Ainsi firent-ils, Ils passèrent des heures d’angoisse, mais ils ne déses­pérèrent point. Ils arrivèrent au pied de l’escalier de vingt-quatre mar­ches. Ils le gravirent en comptant 9, 7, 5 et 3 et se retrouvèrent au fond du puits, Il était minuit, les étoiles brillaient au firmament ; la corde des ceintures pendait encore.

Avant de laisser remonter ses Compagnons, le Maître leur montra le cercle découpé dans le ciel par la bouche du puits et leur dit « Les dix cercles que nous avons vus en descendant représentant aussi les voûtes ou arches de l’escalier ; la dernière correspond au nombre onze, celle d’où a soufflé le vent du désastre, c’est le ciel infini avec des luminaires hors de notre portée qui le peuplent. »
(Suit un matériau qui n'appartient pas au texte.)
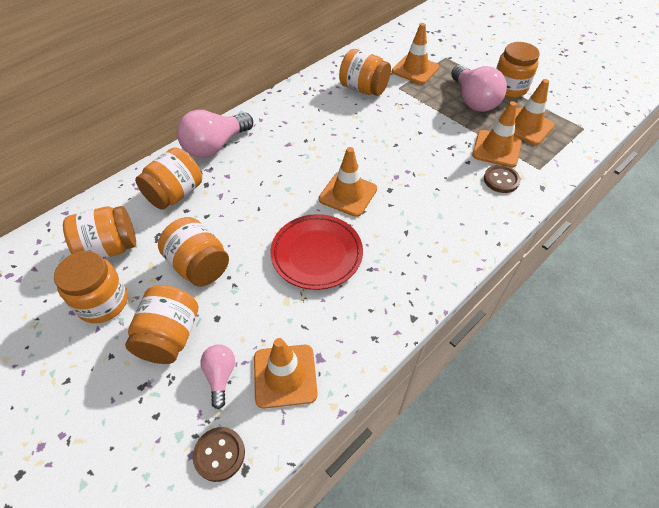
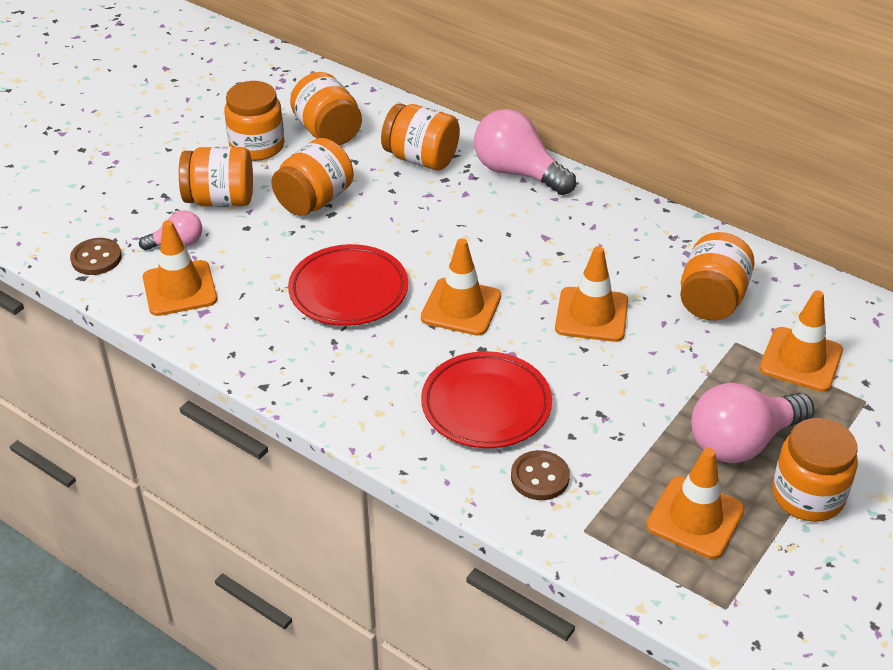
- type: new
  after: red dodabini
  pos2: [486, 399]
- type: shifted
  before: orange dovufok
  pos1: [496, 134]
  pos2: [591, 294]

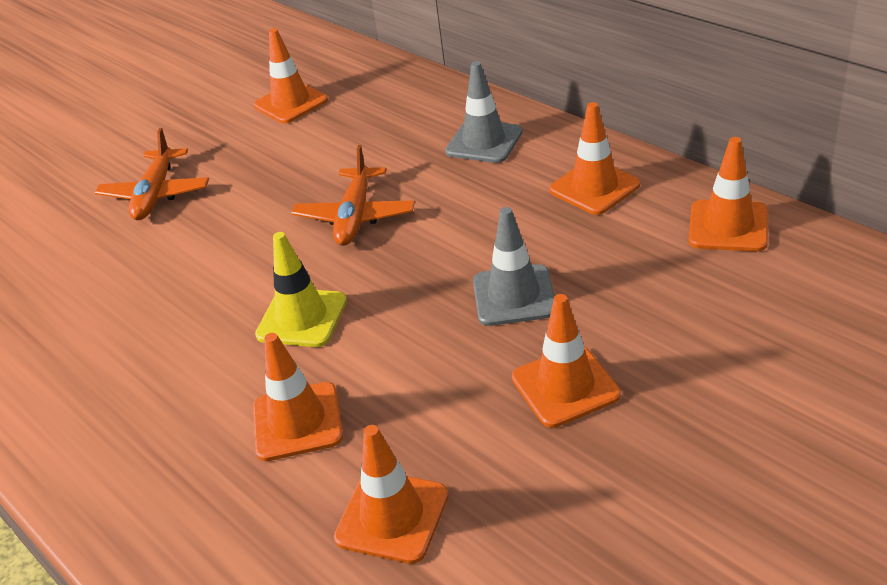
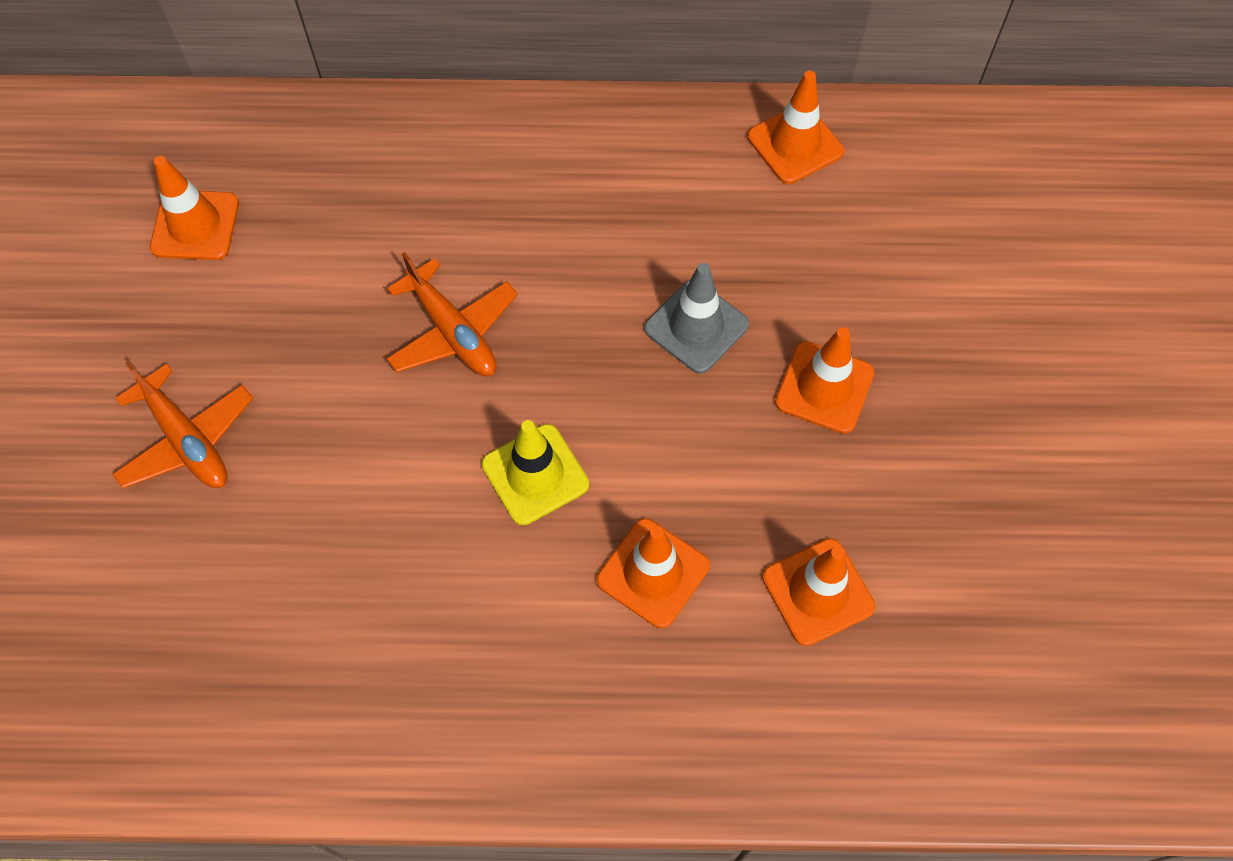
- type: gone
  before: grey dovufok
  pos1: [484, 112]
- type: gone
  before: orange dovufok
  pos1: [594, 158]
Les trois Initiés regagnèrent l’enceinte du Temple en ruines ils roulèrent de nouveau le fût de colonne sans y voir le mot « Booz ». Ils détachèrent leurs ceintures, s’en enveloppèrent, se mirent en selle puis, sans échanger une parole, plongés dans une profonde méditation sous le ciel étoilé, au milieu du silence nocturne, ils s’éloignèrent au pas lent de leurs chameaux, dans la direction de Babylone.